“Jonathan Bangs, colloquially known as Peewee, is the reputed owner.”
“And what has that to do with Abner Fownes?”
“That,” he said, “is a matter which has aroused my curiosity for some time.”
CHAPTER V
CARMEL was not long in discovering Gibeon’s attitude toward advertising. The local merchants regarded it much as they did taxes, the dull season, so called (for in Gibeon’s business world there were only two seasons, the dull and the busy) and inventory sales. All were inevitable, in the course of nature, and things which always had and always would happen. One advertised, not with enthusiasm and in expectancy of results, but because men in business did advertise. Smith Brothers’ grocery bore reluctantly the expense of a four-inch double-column display which was as unchanging as the laws of the Medes and Persians. It stated, year in and year out, that Smith Brothers were the headquarters for staple and fancy groceries. The advertisement was as much a part of their business as the counter. The Busy Big Store was more energetic; its copy was changed every year on the 1st of January. Seven years before, Miss Gammidge let it be known through the columns of the Free Press that she was willing to sell to the public millinery and fancy goods, and that statement appeared every week thereafter without change of punctuation mark. The idea that one attracted business by means of advertising was one which had not penetrated Gibeon, advertising was a business rite, just as singing the Doxology was an indispensable item in the service of the local Presbyterian church. It was done, as cheaply and inconspicuously as possible, and there was an end of it.
As for subscribers, they were hereditary. Just as red hair ran in certain families, subscribing to the paper ran in others. It is doubtful if anybody took in the paper because he wanted it; but it was tradition for some to have the Free Press, and therefore they subscribed. It was useful for shelf covering. Red hair is the exception rather than the rule; so were subscribing families.
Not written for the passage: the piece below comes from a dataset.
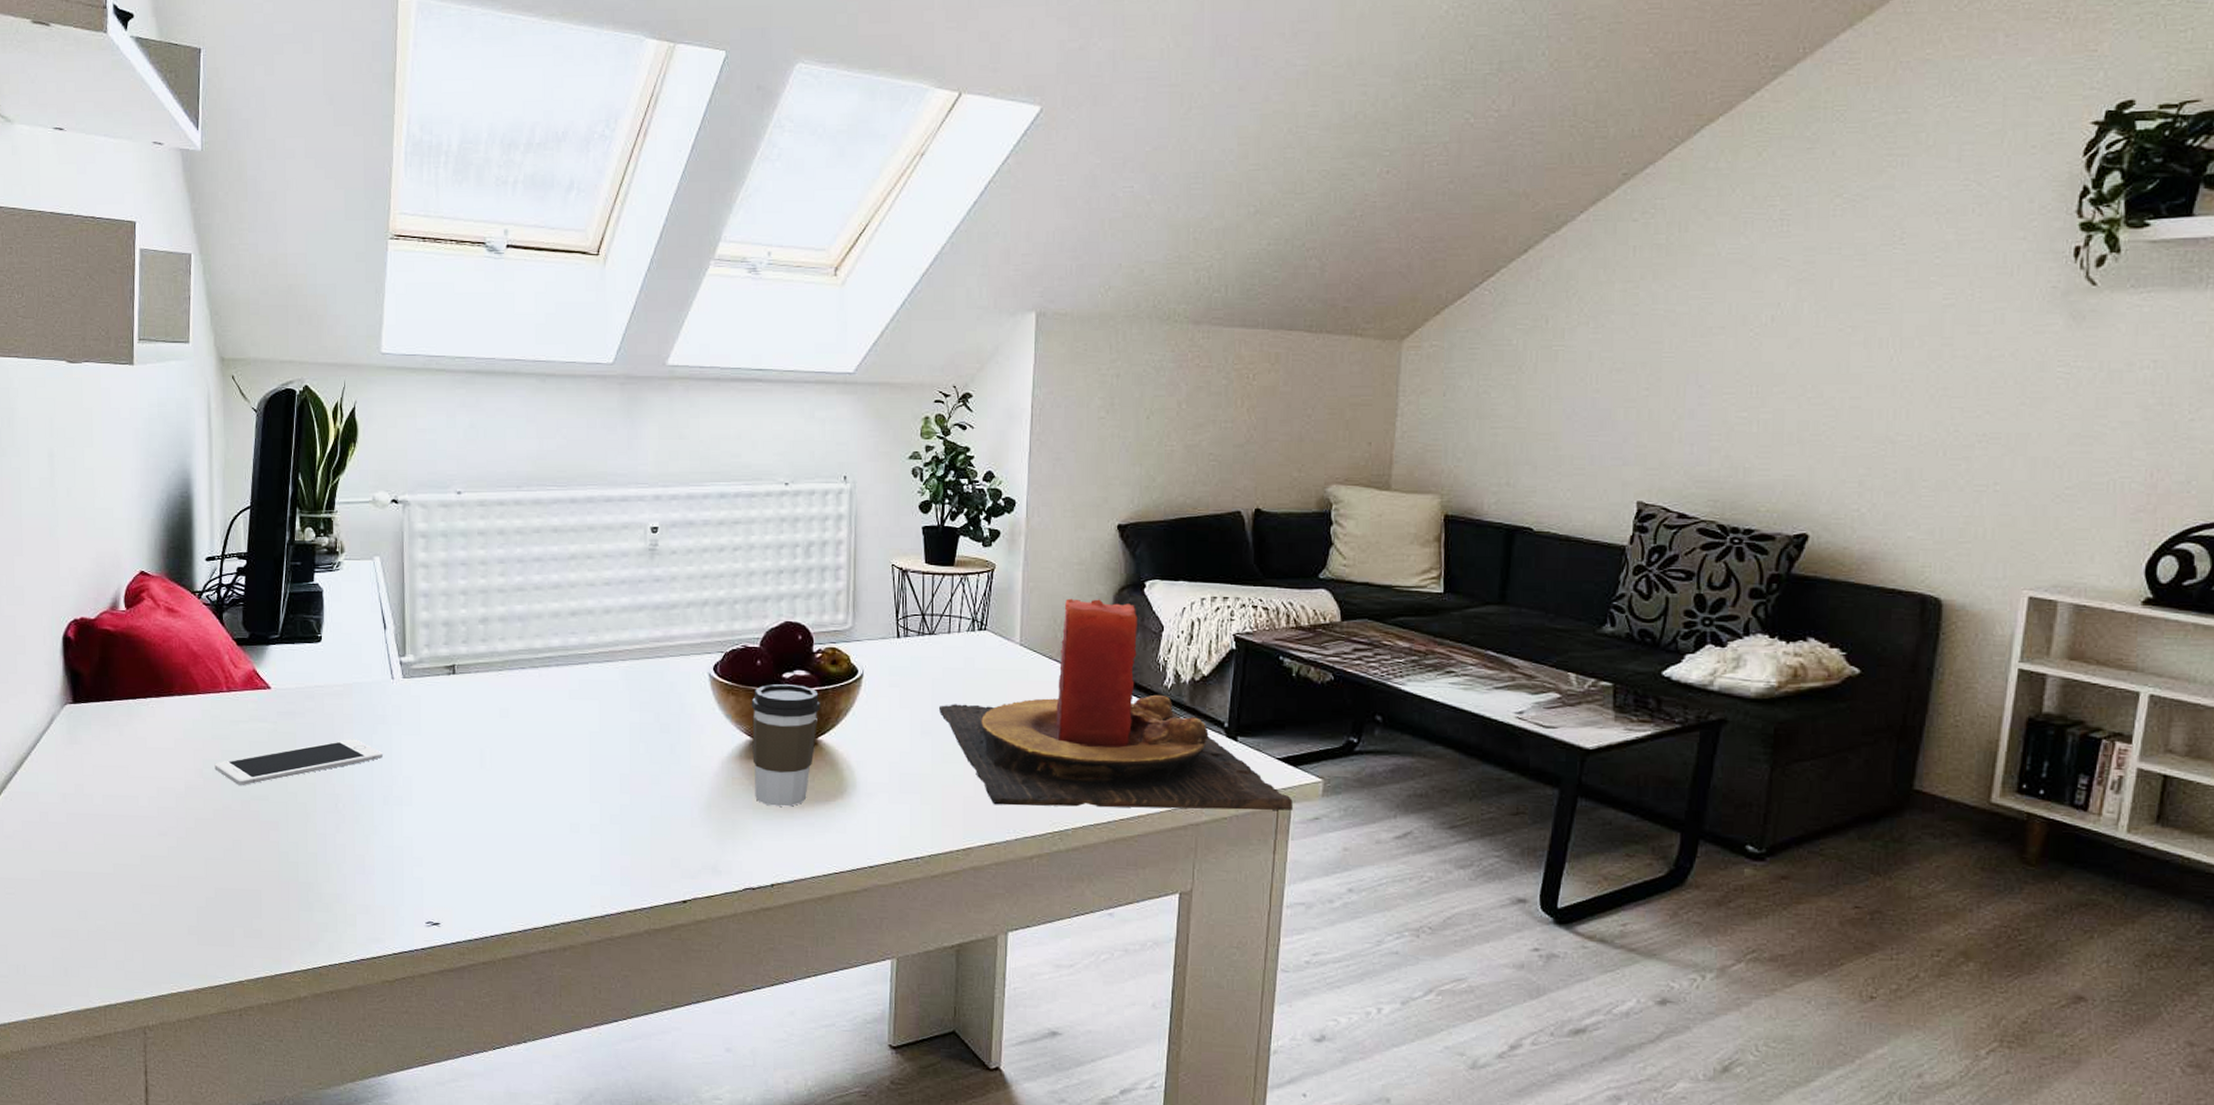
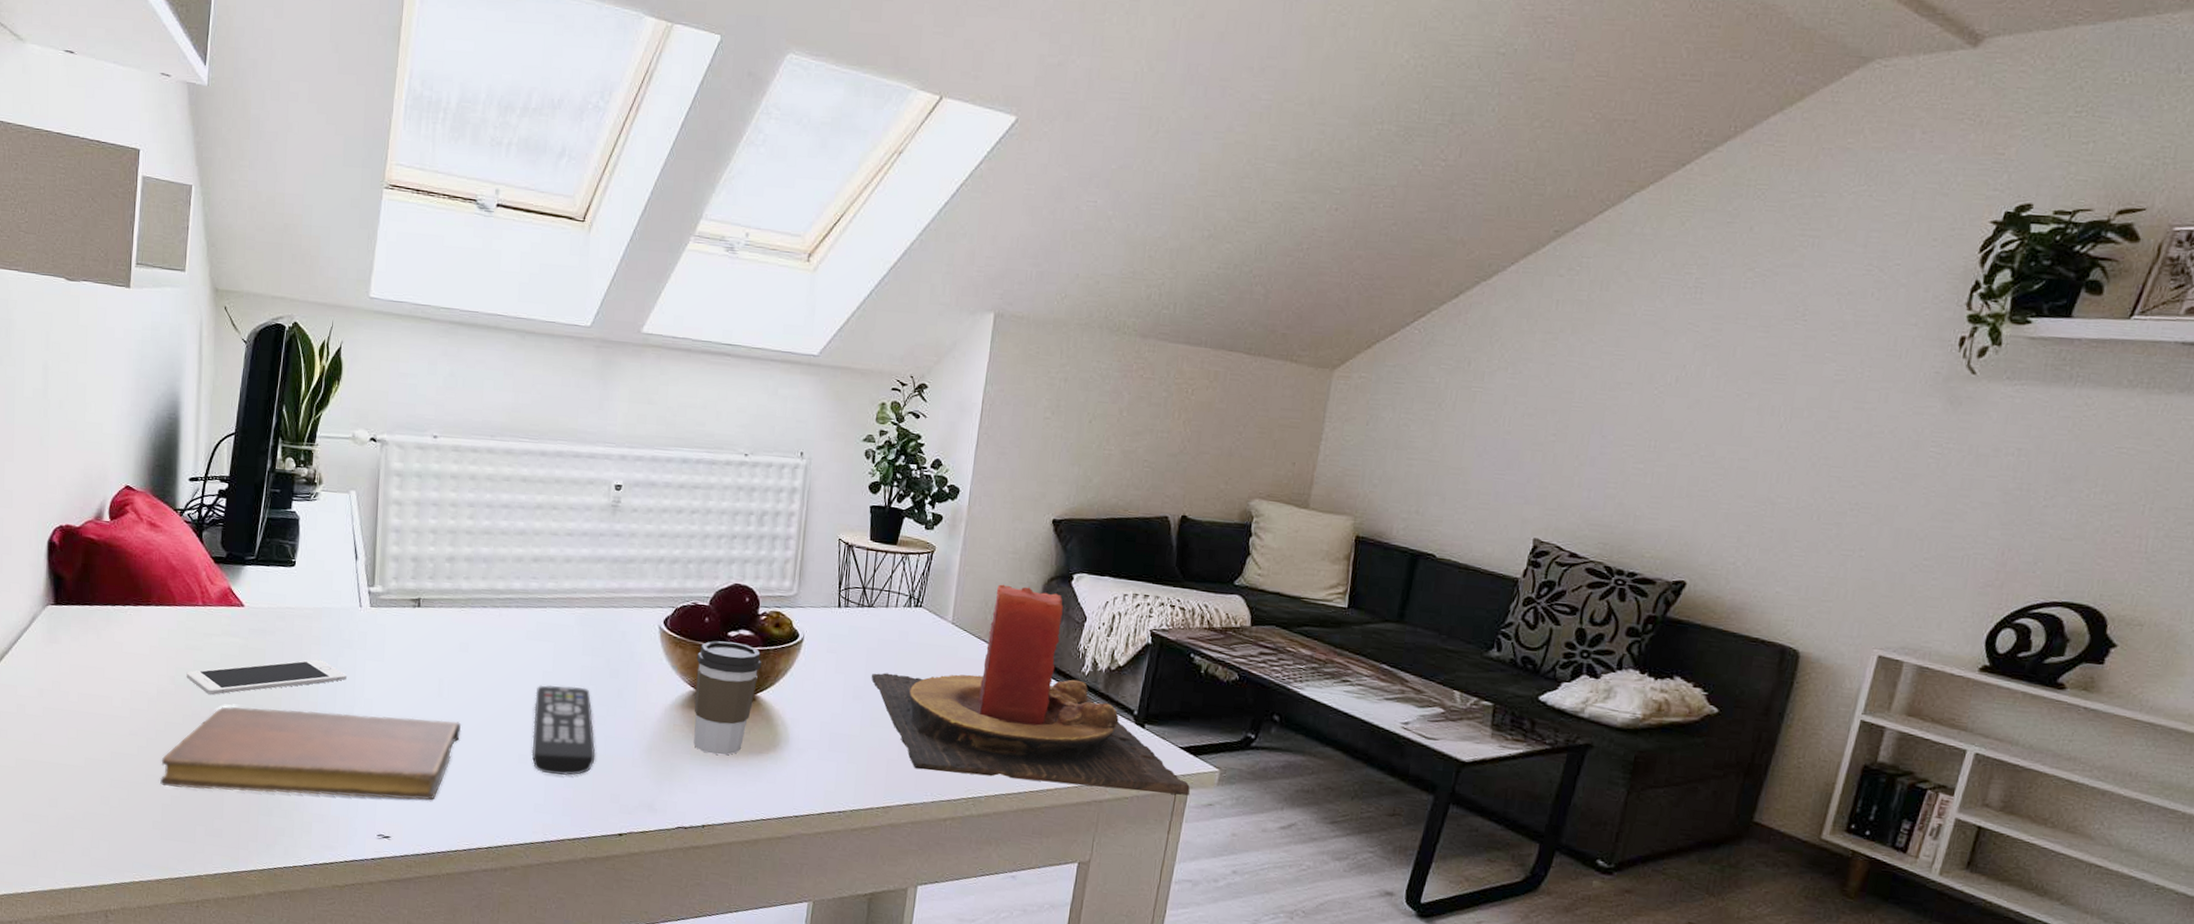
notebook: none [193,793,508,888] -> present [160,706,462,801]
remote control: none [583,745,651,842] -> present [531,685,595,775]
Carmel pondered deeply over these facts. If, she said to herself, all the merchants advertised as they should advertise, and if all the inhabitants who should subscribe did subscribe, then the Free Press could be made a satisfactorily profitable enterprise. How might these desirable results be obtained? She was certain subscribers might be gotten by making the paper so interesting that nobody could endure to wait and borrow his neighbor’s copy; but how to induce merchants to advertise she had not the remotest idea.
There was the bazaar, for instance, which did not advertise at all; the bank did not advertise; the two photographers did not advertise; the bakery did not advertise. She discussed the matter with Tubal and Simmy, who were not of the least assistance, though very eager. She did not discuss it with Prof. Evan Bartholomew Pell because that member of the staff was engaged in writing a snappy, heart-gripping article on the subject of “Myths and Fables Common to Peoples of Aryan Derivation.” It was his idea of up-to-date journalism, and because Carmel could think of nothing else to set him to work at, she permitted him to continue.
“Advertising pays,” she said to Tubal. “How can I prove it to these people?”
“Gawd knows, Lady. Jest go tell ’em. Mebby they’ll believe you.”